Data provided:
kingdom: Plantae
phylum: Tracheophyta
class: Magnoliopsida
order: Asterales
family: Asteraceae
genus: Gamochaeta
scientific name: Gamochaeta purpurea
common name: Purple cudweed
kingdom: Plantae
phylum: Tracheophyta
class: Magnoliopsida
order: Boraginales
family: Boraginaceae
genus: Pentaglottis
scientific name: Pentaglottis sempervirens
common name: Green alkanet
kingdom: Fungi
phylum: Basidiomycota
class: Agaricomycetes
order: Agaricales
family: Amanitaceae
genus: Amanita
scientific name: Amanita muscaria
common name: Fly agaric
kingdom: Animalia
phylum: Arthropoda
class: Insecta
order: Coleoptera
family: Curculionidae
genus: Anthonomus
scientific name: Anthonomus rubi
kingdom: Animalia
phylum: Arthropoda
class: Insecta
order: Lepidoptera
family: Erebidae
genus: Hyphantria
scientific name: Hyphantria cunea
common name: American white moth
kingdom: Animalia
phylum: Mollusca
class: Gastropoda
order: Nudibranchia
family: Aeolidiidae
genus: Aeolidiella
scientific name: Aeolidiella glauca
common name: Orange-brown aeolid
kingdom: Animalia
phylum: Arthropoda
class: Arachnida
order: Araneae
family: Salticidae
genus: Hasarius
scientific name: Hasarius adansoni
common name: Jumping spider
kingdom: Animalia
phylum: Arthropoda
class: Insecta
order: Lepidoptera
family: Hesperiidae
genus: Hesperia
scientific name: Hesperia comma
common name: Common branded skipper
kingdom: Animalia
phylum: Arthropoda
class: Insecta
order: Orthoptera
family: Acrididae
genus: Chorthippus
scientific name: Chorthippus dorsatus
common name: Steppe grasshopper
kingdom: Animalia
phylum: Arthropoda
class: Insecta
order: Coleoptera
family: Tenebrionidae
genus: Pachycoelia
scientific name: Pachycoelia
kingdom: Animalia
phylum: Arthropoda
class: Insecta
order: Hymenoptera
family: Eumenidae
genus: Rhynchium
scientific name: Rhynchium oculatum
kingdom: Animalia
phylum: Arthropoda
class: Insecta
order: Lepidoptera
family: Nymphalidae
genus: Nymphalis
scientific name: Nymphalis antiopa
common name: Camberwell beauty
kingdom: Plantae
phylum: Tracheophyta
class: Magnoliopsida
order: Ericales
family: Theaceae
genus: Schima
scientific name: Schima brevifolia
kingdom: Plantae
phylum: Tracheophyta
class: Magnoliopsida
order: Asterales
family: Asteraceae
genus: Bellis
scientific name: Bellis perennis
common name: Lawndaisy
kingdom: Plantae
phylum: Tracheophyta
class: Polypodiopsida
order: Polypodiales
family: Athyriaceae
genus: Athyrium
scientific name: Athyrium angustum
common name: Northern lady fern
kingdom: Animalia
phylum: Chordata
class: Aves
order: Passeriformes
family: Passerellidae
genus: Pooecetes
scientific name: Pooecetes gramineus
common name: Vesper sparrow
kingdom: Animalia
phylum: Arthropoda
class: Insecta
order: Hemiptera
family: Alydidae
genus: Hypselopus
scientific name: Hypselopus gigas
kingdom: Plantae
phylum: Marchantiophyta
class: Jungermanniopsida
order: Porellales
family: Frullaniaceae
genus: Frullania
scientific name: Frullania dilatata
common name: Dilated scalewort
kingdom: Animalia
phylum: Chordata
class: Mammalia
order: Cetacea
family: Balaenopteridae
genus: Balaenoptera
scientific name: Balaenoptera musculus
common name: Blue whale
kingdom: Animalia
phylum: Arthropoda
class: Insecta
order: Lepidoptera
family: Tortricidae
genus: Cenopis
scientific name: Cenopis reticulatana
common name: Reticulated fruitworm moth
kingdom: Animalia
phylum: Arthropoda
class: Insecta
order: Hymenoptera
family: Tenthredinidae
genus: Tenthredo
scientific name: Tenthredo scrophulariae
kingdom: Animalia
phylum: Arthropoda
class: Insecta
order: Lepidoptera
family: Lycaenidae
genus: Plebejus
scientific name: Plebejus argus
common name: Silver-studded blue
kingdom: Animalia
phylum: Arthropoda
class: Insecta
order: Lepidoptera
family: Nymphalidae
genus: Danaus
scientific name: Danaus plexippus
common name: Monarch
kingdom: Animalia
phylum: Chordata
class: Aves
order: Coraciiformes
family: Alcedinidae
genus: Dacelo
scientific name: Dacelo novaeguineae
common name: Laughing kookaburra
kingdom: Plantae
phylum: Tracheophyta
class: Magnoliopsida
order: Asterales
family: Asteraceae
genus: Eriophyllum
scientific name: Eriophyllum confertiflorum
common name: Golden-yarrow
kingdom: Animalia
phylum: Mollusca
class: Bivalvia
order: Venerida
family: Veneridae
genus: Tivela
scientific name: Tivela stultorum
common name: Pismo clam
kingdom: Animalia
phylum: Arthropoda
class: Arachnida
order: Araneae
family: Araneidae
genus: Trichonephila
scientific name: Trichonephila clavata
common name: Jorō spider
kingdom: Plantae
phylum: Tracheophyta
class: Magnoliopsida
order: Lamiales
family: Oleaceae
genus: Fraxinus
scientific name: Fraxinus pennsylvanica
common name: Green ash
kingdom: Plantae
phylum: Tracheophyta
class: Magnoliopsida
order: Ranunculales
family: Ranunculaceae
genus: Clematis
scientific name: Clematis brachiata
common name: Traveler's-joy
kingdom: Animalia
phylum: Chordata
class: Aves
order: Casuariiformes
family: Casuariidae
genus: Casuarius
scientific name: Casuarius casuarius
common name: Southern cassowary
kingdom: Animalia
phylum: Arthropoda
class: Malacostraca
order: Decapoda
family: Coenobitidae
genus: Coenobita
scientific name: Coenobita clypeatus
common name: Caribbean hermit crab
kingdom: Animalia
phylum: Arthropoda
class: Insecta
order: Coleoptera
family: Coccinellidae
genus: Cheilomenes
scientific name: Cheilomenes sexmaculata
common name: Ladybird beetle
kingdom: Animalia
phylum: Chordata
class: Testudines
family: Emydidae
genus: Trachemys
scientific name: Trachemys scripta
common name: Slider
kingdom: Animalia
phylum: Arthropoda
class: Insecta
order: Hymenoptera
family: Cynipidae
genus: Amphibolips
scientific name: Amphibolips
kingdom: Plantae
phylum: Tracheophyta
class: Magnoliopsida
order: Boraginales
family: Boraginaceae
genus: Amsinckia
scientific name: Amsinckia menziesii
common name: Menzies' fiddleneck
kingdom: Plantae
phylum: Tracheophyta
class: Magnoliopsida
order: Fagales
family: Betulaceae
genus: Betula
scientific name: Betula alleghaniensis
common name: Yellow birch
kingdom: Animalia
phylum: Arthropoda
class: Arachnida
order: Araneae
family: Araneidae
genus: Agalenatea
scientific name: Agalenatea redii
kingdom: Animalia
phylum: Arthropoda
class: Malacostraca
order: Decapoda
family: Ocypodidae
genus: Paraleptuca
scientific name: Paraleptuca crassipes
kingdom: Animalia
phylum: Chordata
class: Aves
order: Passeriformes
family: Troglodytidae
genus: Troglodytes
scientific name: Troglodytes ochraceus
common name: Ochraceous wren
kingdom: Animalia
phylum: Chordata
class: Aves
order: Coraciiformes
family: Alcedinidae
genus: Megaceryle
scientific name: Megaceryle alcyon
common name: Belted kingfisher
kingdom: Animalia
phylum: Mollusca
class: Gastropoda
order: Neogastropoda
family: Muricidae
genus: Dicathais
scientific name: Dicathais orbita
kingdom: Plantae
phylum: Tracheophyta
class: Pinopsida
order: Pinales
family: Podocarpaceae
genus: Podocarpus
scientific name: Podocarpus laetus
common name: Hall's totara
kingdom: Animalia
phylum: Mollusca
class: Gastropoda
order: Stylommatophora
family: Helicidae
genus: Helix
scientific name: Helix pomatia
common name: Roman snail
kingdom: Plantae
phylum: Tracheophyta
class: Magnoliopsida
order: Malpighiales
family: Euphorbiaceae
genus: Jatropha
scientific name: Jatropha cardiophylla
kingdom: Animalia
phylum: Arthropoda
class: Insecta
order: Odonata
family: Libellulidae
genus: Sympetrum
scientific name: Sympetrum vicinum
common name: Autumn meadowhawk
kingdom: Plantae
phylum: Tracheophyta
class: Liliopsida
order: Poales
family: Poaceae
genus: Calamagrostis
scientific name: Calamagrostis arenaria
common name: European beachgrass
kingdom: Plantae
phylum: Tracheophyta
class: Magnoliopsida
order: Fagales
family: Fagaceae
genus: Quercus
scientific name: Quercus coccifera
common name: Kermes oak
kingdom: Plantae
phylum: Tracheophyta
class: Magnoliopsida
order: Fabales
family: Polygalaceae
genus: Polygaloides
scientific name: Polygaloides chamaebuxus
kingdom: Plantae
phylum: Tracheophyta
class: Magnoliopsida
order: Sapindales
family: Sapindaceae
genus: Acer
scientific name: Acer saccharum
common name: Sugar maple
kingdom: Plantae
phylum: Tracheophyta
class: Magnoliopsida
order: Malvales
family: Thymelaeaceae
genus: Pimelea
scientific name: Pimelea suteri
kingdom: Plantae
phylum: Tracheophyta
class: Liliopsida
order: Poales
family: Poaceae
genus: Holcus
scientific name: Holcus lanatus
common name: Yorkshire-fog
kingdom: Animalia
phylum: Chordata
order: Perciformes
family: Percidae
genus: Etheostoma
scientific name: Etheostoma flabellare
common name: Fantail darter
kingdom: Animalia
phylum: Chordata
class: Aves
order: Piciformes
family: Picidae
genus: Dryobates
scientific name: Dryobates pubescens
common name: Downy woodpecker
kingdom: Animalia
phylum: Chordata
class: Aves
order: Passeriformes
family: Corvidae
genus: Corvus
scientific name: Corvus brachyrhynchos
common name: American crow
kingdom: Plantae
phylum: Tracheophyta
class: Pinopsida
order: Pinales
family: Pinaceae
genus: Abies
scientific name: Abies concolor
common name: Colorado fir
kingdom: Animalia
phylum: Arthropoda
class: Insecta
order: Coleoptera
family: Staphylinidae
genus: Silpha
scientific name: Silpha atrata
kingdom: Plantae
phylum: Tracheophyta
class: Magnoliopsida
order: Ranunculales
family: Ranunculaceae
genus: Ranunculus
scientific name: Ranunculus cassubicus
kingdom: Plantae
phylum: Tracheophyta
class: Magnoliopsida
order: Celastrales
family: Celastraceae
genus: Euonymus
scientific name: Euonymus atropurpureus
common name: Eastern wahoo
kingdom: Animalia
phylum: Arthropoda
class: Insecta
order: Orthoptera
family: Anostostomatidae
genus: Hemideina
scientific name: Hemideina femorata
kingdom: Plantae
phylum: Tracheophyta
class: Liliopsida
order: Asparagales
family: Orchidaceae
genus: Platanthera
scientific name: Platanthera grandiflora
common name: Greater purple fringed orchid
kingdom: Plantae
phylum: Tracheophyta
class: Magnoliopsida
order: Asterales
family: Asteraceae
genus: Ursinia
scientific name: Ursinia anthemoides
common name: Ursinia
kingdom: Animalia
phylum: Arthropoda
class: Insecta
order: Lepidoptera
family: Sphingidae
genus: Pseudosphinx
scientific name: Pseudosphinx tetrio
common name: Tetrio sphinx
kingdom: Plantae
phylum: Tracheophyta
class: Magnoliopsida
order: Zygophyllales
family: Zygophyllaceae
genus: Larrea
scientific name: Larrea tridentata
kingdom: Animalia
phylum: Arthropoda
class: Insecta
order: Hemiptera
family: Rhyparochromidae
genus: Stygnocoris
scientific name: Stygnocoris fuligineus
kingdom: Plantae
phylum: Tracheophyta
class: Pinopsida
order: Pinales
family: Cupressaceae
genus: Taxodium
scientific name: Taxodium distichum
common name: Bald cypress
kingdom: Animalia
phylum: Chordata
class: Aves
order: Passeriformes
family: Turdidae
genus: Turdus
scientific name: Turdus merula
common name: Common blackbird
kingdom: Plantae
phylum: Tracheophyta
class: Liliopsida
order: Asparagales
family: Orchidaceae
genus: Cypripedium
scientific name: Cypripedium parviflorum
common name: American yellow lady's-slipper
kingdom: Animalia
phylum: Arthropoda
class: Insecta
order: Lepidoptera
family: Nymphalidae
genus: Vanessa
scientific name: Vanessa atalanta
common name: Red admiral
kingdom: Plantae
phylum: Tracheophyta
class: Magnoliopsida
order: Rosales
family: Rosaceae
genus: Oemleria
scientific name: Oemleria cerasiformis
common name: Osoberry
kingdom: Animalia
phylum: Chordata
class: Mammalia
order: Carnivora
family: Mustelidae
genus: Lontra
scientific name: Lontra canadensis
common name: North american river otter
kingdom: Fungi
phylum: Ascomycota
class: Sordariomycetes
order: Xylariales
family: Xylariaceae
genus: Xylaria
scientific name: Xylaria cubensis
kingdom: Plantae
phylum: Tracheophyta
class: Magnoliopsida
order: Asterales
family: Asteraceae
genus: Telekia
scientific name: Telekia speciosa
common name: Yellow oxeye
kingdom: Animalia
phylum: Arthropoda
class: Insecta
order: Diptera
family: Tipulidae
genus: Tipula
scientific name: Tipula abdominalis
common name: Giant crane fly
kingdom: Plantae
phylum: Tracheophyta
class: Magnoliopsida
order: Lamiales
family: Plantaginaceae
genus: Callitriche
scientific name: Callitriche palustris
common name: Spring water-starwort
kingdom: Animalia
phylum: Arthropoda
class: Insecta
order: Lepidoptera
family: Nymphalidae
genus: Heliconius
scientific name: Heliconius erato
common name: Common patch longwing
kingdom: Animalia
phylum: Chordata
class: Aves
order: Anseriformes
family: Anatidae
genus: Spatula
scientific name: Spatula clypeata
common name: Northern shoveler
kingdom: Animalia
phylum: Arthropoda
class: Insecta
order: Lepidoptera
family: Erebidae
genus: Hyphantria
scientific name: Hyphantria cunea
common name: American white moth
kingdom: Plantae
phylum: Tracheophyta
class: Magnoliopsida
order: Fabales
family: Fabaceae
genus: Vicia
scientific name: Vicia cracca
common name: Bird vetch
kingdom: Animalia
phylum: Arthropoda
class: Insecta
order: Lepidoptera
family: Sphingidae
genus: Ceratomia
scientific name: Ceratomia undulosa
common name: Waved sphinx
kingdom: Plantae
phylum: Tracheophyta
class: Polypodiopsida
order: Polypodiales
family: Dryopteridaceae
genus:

Objective: Rewrite only the lines between the one holding "genus: Etheostoma" and the one holding "genus: Corvus", inclusive, swapping "common name" for "everyday name" and leaving everything else unchanged.

Response:
genus: Etheostoma
scientific name: Etheostoma flabellare
everyday name: Fantail darter
kingdom: Animalia
phylum: Chordata
class: Aves
order: Piciformes
family: Picidae
genus: Dryobates
scientific name: Dryobates pubescens
everyday name: Downy woodpecker
kingdom: Animalia
phylum: Chordata
class: Aves
order: Passeriformes
family: Corvidae
genus: Corvus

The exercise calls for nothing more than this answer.